## [PROBLEM]
Return the data below word for word, leaving out the pictures.

## [TASK INPUT]
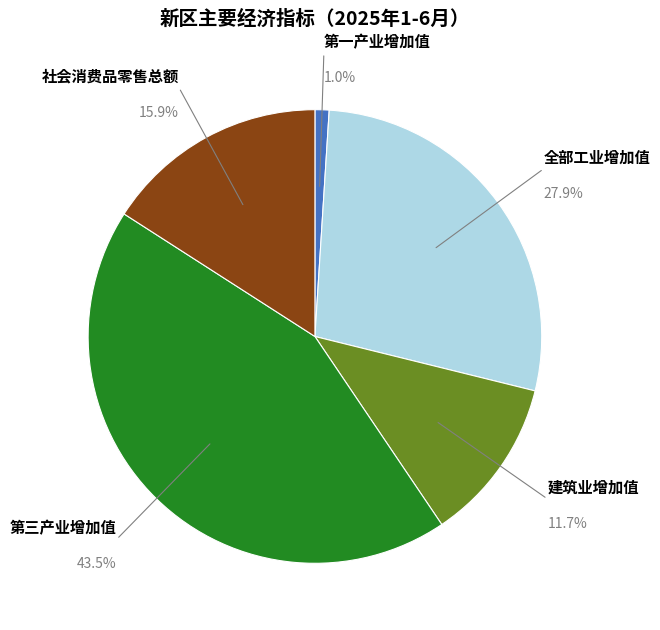

How many segments does this pie chart have?

5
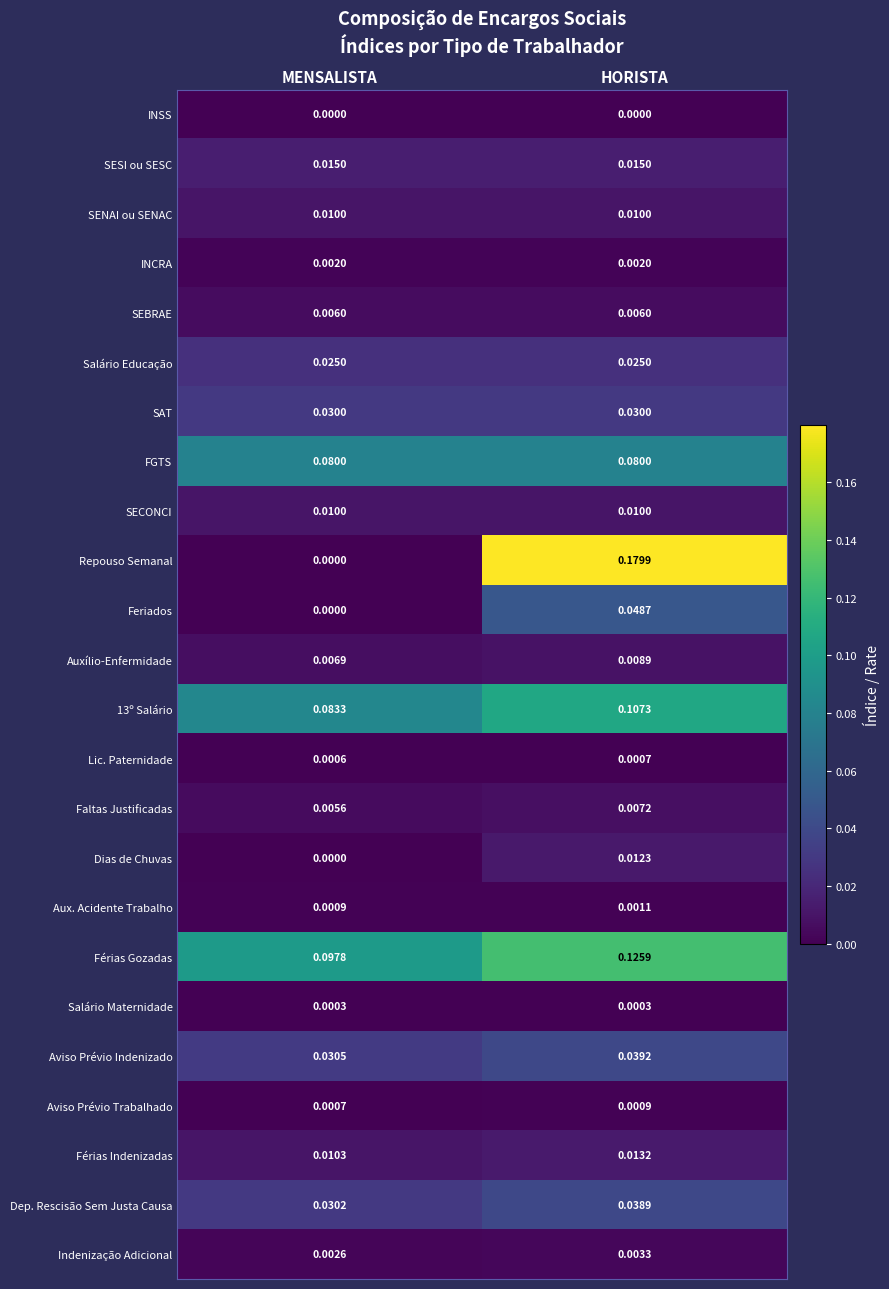

Which series has the largest total across all categories?

Férias Gozadas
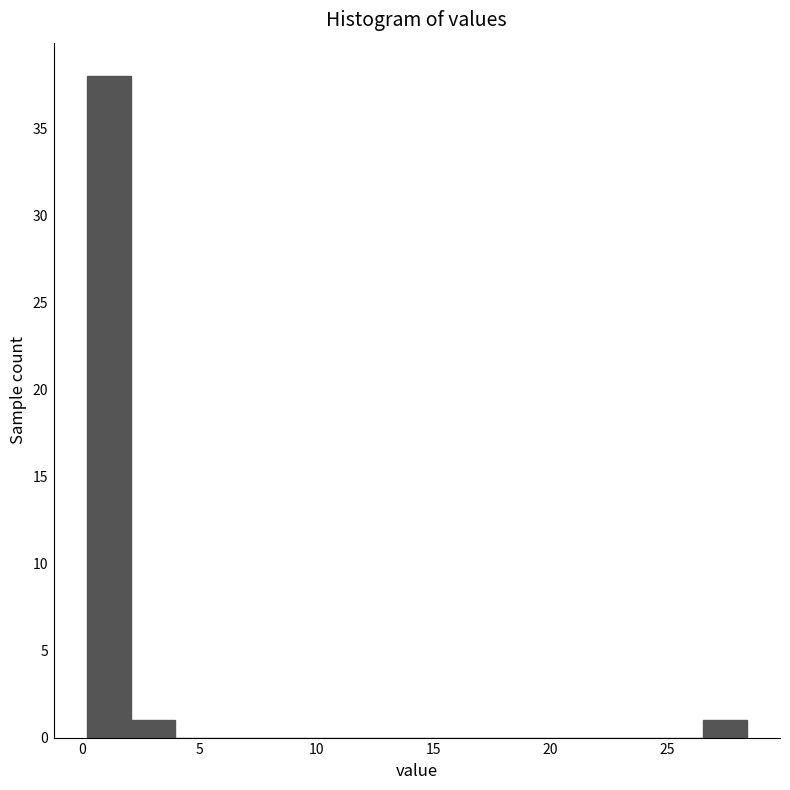

Read against the x-axis, roughly where is the centre of the tallest bar?

1.0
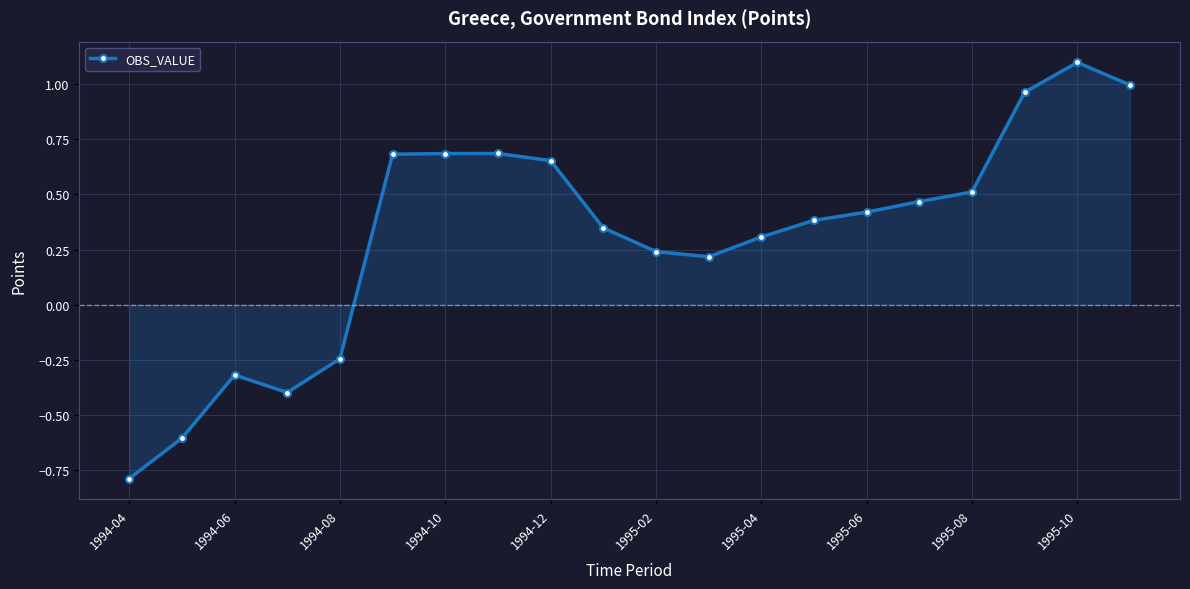

What is the difference between the maximum and minimum values?

1.9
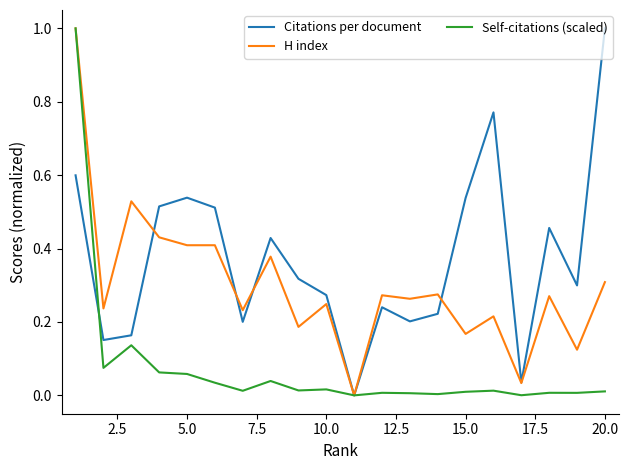

Which series has the largest total across all categories?

Citations per document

## [EXERCISE RESPONSE]
How many segments does this pie chart have?

5

Which series has the largest total across all categories?

Férias Gozadas

Read against the x-axis, roughly where is the centre of the tallest bar?

1.0

What is the difference between the maximum and minimum values?

1.9

Which series has the largest total across all categories?

Citations per document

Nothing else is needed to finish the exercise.